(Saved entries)
+ + +

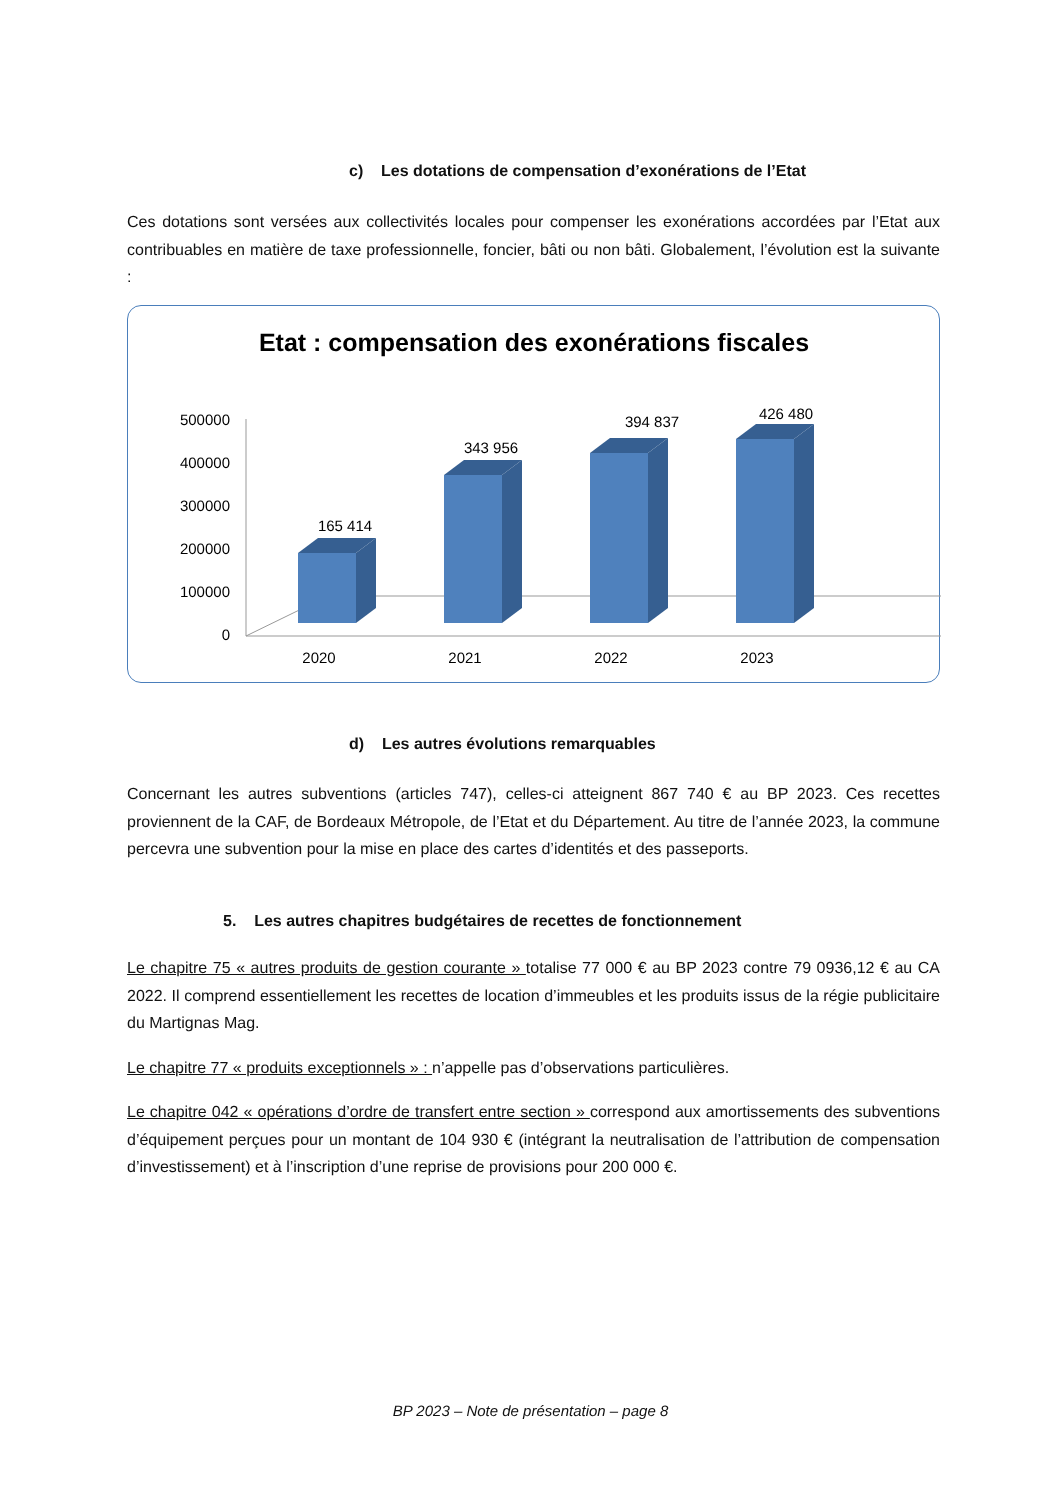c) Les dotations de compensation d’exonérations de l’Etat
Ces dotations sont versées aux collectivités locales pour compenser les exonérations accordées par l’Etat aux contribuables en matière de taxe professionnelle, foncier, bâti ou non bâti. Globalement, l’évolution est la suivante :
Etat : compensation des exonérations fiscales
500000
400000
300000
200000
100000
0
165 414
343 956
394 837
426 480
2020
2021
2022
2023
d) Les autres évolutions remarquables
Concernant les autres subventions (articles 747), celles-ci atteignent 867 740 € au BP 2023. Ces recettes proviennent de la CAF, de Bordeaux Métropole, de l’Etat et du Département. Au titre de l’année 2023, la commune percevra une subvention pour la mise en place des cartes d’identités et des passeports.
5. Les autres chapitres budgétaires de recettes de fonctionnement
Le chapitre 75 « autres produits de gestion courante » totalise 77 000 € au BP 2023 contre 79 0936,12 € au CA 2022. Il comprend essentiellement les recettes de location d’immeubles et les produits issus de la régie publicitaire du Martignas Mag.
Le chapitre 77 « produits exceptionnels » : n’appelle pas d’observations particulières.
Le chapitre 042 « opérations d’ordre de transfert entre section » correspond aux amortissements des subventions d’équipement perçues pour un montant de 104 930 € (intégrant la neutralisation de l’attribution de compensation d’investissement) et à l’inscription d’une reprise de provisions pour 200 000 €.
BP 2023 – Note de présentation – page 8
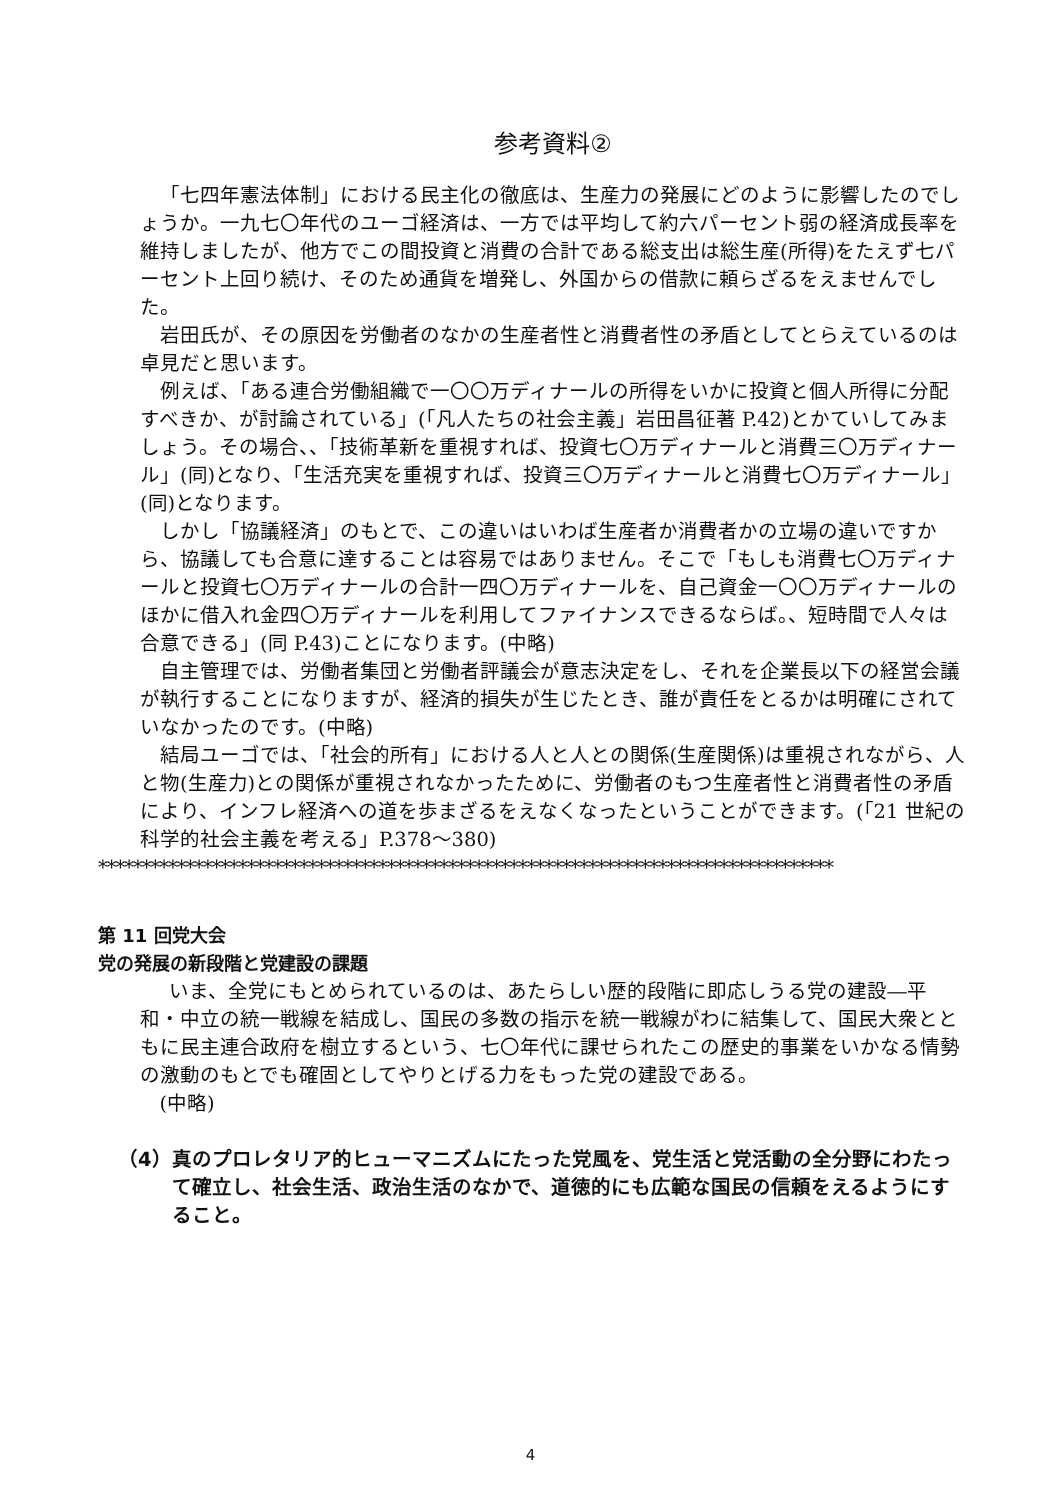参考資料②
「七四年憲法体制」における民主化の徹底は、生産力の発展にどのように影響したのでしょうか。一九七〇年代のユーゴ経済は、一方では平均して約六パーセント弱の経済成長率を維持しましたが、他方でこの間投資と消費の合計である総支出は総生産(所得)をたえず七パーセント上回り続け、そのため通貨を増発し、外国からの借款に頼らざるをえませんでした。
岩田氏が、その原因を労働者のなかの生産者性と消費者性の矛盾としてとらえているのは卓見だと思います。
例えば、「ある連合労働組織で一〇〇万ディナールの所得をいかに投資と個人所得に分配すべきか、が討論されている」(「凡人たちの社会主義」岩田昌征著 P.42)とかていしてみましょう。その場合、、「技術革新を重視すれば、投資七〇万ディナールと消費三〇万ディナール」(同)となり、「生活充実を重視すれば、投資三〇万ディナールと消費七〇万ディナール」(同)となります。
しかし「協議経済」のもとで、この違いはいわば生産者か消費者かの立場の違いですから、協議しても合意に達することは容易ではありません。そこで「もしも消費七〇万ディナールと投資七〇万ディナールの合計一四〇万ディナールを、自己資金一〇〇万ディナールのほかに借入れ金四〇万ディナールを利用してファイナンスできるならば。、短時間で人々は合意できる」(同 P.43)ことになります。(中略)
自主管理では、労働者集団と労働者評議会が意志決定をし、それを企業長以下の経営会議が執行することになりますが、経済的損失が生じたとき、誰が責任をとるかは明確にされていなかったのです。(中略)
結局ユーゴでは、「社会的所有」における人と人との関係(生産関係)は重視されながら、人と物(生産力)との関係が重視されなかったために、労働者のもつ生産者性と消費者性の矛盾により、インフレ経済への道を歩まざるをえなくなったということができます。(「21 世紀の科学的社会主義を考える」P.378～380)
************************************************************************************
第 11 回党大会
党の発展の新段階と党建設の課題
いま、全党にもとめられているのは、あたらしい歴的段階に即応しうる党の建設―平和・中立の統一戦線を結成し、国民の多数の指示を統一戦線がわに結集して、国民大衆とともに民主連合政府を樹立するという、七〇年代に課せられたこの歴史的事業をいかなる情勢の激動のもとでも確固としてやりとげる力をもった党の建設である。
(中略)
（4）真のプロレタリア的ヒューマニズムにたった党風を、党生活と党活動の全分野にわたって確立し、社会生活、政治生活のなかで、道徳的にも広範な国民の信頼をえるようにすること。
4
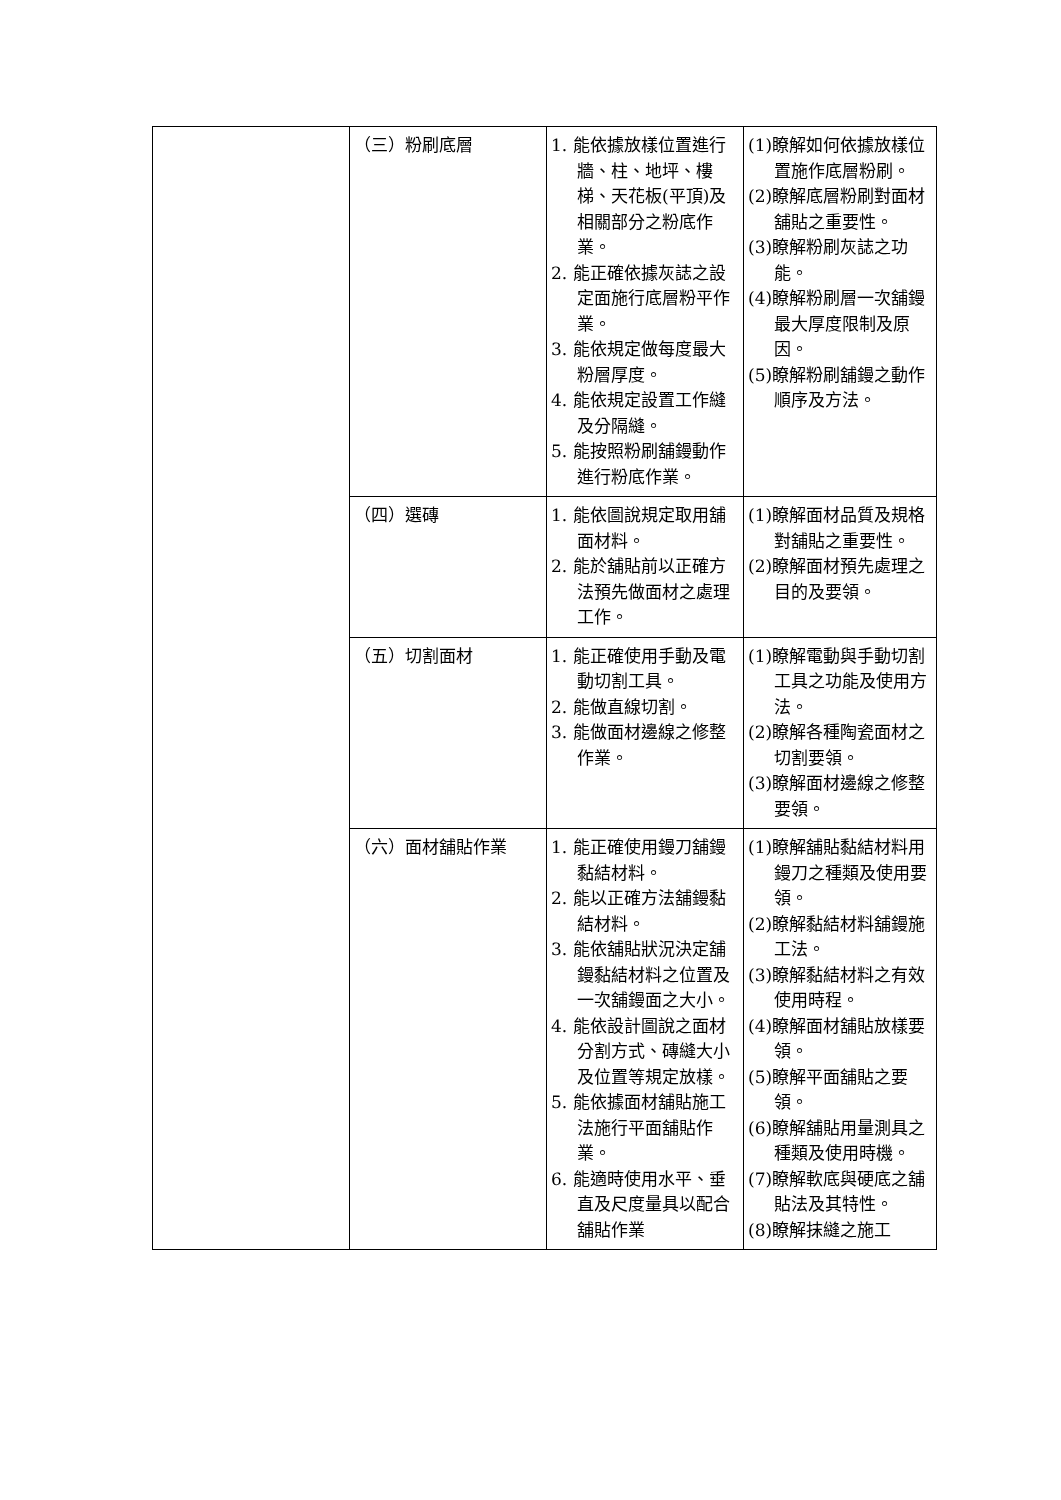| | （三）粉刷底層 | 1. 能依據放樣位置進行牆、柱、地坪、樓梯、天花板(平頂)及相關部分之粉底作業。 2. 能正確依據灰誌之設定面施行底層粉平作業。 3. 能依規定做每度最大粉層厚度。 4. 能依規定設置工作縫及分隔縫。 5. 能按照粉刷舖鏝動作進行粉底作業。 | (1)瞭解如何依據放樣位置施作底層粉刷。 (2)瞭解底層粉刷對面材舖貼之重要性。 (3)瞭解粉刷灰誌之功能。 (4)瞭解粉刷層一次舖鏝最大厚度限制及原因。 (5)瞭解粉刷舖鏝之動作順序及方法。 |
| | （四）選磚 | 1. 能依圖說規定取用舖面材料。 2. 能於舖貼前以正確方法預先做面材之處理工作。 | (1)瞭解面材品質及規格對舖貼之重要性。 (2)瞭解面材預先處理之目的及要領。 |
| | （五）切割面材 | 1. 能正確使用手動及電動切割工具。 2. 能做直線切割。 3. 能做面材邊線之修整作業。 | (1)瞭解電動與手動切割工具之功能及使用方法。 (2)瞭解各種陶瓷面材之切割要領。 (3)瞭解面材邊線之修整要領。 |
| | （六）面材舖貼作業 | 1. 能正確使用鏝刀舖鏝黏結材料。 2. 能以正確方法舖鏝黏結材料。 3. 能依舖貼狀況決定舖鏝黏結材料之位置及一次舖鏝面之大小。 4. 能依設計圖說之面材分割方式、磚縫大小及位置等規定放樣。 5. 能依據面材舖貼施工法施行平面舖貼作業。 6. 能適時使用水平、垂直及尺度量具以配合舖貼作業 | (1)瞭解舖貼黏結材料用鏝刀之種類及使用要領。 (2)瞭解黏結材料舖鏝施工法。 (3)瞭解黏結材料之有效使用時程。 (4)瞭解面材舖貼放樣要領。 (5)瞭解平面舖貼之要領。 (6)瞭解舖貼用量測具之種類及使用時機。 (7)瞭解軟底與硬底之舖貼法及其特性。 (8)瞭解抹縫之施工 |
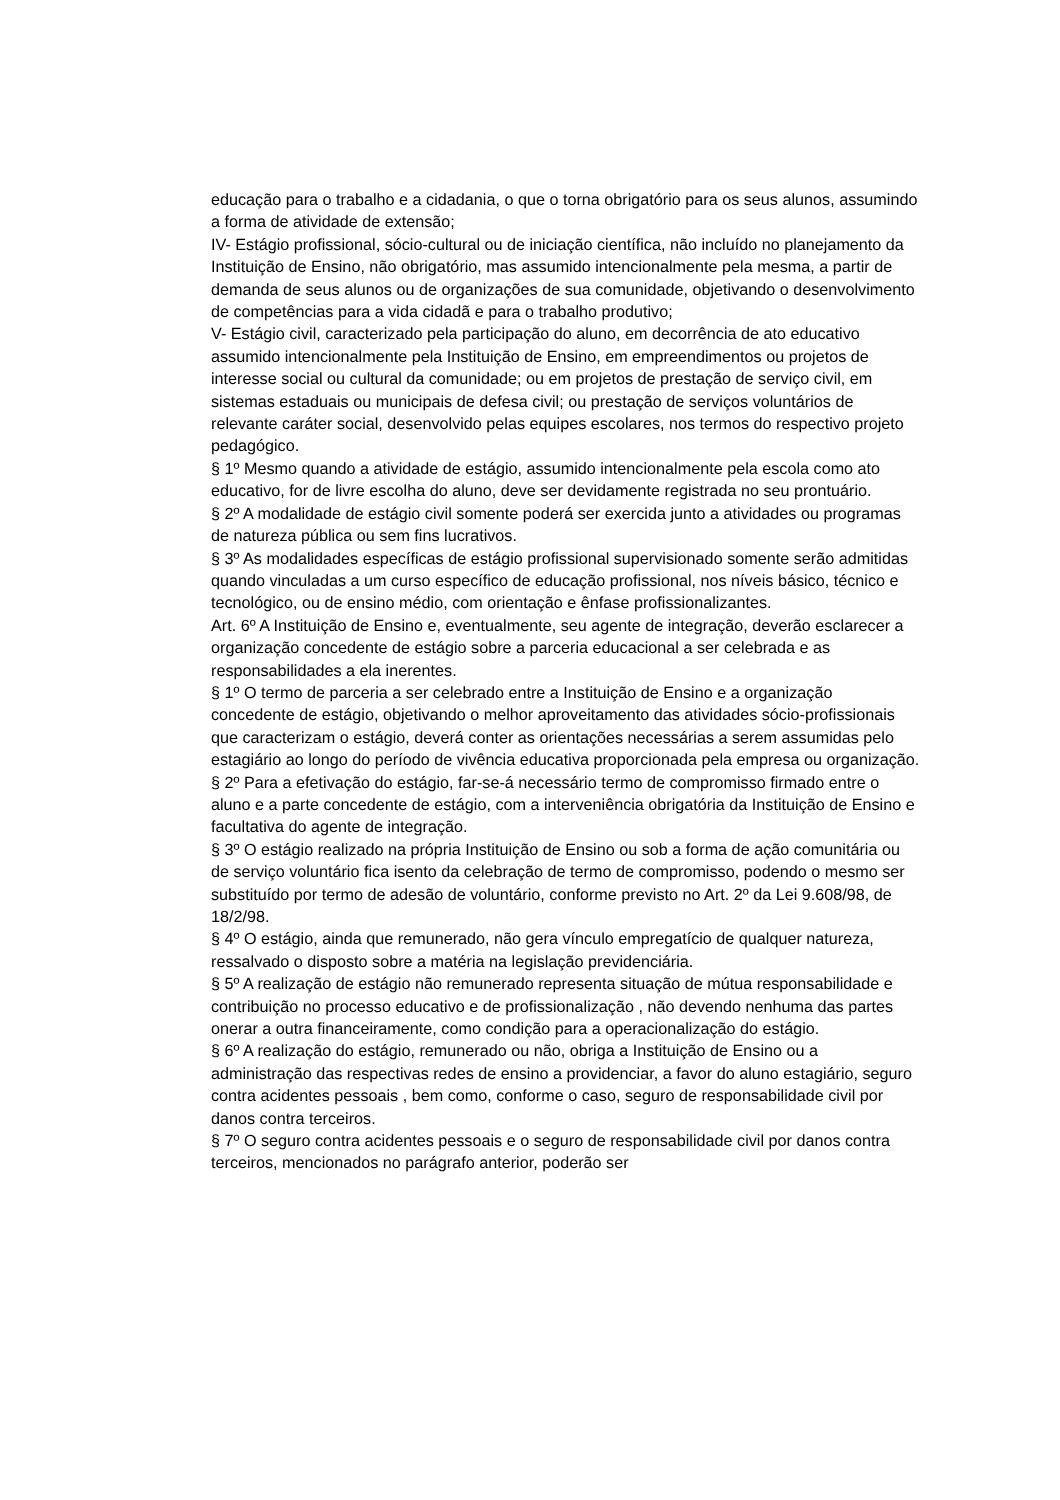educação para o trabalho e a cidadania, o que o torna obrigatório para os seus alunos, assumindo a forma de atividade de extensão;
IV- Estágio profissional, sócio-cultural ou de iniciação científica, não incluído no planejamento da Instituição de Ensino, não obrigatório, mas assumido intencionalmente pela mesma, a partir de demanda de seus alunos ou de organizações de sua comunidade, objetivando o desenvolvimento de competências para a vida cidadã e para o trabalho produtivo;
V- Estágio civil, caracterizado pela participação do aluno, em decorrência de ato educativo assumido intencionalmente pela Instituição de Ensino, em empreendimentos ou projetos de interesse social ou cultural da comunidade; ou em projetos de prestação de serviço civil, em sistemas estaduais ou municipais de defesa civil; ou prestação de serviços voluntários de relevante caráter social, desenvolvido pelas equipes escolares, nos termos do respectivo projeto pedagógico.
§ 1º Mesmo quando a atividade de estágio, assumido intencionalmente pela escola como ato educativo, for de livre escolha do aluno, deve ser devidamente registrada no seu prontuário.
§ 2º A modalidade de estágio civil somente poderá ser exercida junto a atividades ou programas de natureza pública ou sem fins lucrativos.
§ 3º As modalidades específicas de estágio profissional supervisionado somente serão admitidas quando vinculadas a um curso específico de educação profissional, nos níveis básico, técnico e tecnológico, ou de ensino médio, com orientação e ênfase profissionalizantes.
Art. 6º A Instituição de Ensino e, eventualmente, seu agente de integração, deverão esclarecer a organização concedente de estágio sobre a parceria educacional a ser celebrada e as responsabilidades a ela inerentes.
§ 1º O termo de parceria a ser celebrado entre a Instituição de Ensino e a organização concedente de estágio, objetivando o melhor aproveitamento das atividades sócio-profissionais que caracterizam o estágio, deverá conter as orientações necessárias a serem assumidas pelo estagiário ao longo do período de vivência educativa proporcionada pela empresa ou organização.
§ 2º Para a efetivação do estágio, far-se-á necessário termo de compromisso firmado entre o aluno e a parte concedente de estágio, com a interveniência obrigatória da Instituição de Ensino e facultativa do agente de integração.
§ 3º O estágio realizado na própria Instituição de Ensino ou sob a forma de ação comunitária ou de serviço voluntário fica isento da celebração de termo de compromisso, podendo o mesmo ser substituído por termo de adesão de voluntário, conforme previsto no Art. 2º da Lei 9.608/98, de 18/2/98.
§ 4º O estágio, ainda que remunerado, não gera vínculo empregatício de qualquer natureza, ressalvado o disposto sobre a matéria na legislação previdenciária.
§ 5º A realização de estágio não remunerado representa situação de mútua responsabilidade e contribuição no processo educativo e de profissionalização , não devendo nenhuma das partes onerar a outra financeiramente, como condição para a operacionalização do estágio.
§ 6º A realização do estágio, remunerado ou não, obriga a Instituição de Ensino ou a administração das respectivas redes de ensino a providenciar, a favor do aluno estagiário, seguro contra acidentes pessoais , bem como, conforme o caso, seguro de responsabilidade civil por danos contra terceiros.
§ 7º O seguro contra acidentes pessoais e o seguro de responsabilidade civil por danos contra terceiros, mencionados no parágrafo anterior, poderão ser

+ + +

Exercise prompt: All lines above from the one containing "例えば、「ある連合労働組織で" to the one containing "自主管理では、労働者集団と労" must be repeated exactly, both lines included, and no others.

Completed task:
例えば、「ある連合労働組織で一〇〇万ディナールの所得をいかに投資と個人所得に分配すべきか、が討論されている」(「凡人たちの社会主義」岩田昌征著 P.42)とかていしてみましょう。その場合、、「技術革新を重視すれば、投資七〇万ディナールと消費三〇万ディナール」(同)となり、「生活充実を重視すれば、投資三〇万ディナールと消費七〇万ディナール」(同)となります。
しかし「協議経済」のもとで、この違いはいわば生産者か消費者かの立場の違いですから、協議しても合意に達することは容易ではありません。そこで「もしも消費七〇万ディナールと投資七〇万ディナールの合計一四〇万ディナールを、自己資金一〇〇万ディナールのほかに借入れ金四〇万ディナールを利用してファイナンスできるならば。、短時間で人々は合意できる」(同 P.43)ことになります。(中略)
自主管理では、労働者集団と労働者評議会が意志決定をし、それを企業長以下の経営会議が執行することになりますが、経済的損失が生じたとき、誰が責任をとるかは明確にされていなかったのです。(中略)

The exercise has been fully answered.